Dave Kleidermacher, vice-président en charge de la sécurité et de la confidentialité des
plateformes, explique que Google a adopté :
- Une architecture multicouche,
- Un développement basé sur Rust, un langage réputé pour sa sûreté mémoire,
- Et un canal de partage sécurisé éliminant de nombreuses catégories de vulnérabilités liées aux erreurs de gestion mémoire.
L’entreprise insiste : ce système ne s’appuie sur aucun contournement, ne transfère aucune donnée via un serveur, et n’expose aucune information sensible lors du processus d’échange. Google se dit prêt à collaborer avec Apple pour aller encore plus loin — notamment pour activer un mode “Contacts uniquement” entre les deux plateformes.
Une évaluation externe rassurante
Une analyse indépendante menée par NetSPI en août 2025 confirme la solidité du système.
Selon eux :
- L’implémentation de Google « n’introduit aucune vulnérabilité notable dans l’écosystème du protocole »,
- Et elle se montre même plus sécurisée que celles d’autres fabricants, notamment en ce qu’elle ne divulgue aucune information durant l’échange.
NetSPI a toutefois détecté une faible vulnérabilité (CVSS 2.1) permettant, avec un accès physique à l’appareil, de consulter des miniatures d’images ou les hachages SHA-256 de contacts.
Google affirme avoir déjà corrigé cette faille.
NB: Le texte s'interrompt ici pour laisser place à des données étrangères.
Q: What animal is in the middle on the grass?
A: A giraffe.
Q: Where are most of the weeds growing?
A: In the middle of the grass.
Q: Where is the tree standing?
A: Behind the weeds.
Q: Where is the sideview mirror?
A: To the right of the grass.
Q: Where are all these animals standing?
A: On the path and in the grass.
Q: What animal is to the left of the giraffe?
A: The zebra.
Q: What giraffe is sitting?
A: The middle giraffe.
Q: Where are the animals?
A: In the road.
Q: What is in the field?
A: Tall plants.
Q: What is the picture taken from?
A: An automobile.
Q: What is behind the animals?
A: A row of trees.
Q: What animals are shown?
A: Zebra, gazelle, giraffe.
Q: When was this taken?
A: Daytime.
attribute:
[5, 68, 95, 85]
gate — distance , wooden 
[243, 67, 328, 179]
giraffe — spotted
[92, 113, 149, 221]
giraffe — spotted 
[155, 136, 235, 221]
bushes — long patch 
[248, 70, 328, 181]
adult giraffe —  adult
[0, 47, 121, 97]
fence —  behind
Google renforce aussi la lutte contre les arnaques en Inde
Cette annonce intervient dans un contexte où Google multiplie les actions contre la fraude numérique, notamment en Inde.
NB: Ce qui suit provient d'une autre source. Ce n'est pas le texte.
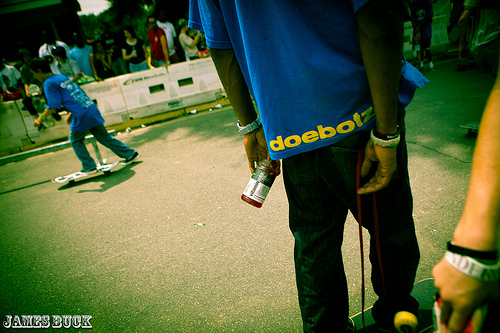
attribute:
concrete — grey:
[73, 195, 280, 308]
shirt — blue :
[38, 72, 108, 127]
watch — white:
[235, 111, 267, 136]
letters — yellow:
[272, 105, 372, 154]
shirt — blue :
[189, 1, 423, 150]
L’entreprise rapporte avoir bloqué plus de 115 millions de tentatives d’installation d’applications non officielles demandant des permissions sensibles — généralement utilisées pour des escroqueries financières.
Google teste également une nouvelle mesure de protection : une alerte affichée lorsqu’un utilisateur, lors d’un partage d’écran, ouvre une application de paiement (Google Pay, Navi, Paytm…) pendant un appel avec un numéro inconnu. L’utilisateur peut alors interrompre instantanément l’appel et le partage d’écran.
Vers un Android encore plus sécurisé : arrivée de l’ePNV
Google travaille aussi sur un nouveau protocole baptisé Enhanced Phone Number Verification (ePNV).
Ce mécanisme vise à remplacer les traditionnels OTP par SMS par une vérification directement liée à la carte SIM, beaucoup plus difficile à détourner.
Objectif : renforcer l’authentification et réduire les risques d’usurpation et de fraude mobile.
Conclusion
Avec la compatibilité Quick Share ↔ AirDrop, Google réalise un pas important vers une meilleure interopérabilité entre écosystèmes. Mais l’élément le plus stratégique reste probablement l’intégration d’une architecture sécurisée en Rust, qui montre la volonté de Google d’élever le niveau de sécurité des communications locales. Entre protections renforcées contre la fraude et innovations majeures dans la sécurité des échanges, l’écosystème Android continue de se consolider face aux menaces numériques.